### SUPPLIED DATA
----

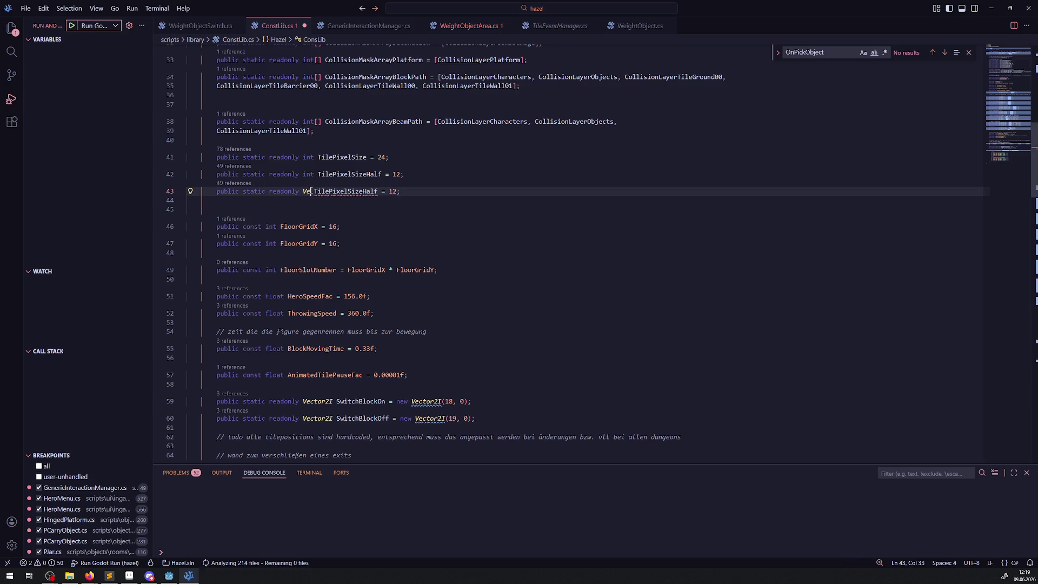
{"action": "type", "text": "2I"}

----

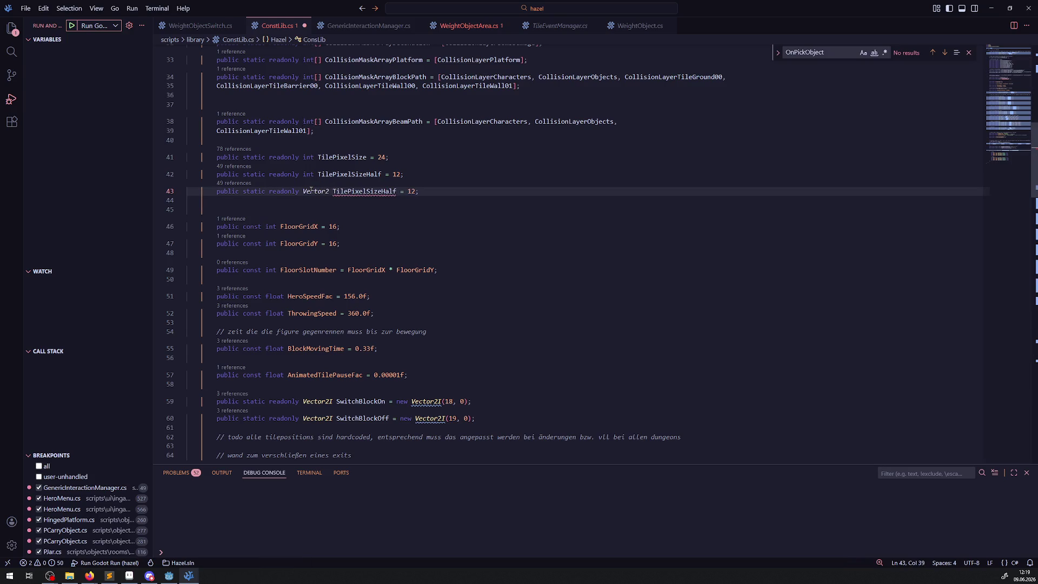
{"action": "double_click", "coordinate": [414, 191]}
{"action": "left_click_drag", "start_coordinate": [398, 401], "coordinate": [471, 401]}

----

### EXERCISE DIRECTIONS
Search the entries for "coordinate" and show every line that has it.

### WRITTEN SOLUTION
{"action": "double_click", "coordinate": [414, 191]}
{"action": "left_click_drag", "start_coordinate": [398, 401], "coordinate": [471, 401]}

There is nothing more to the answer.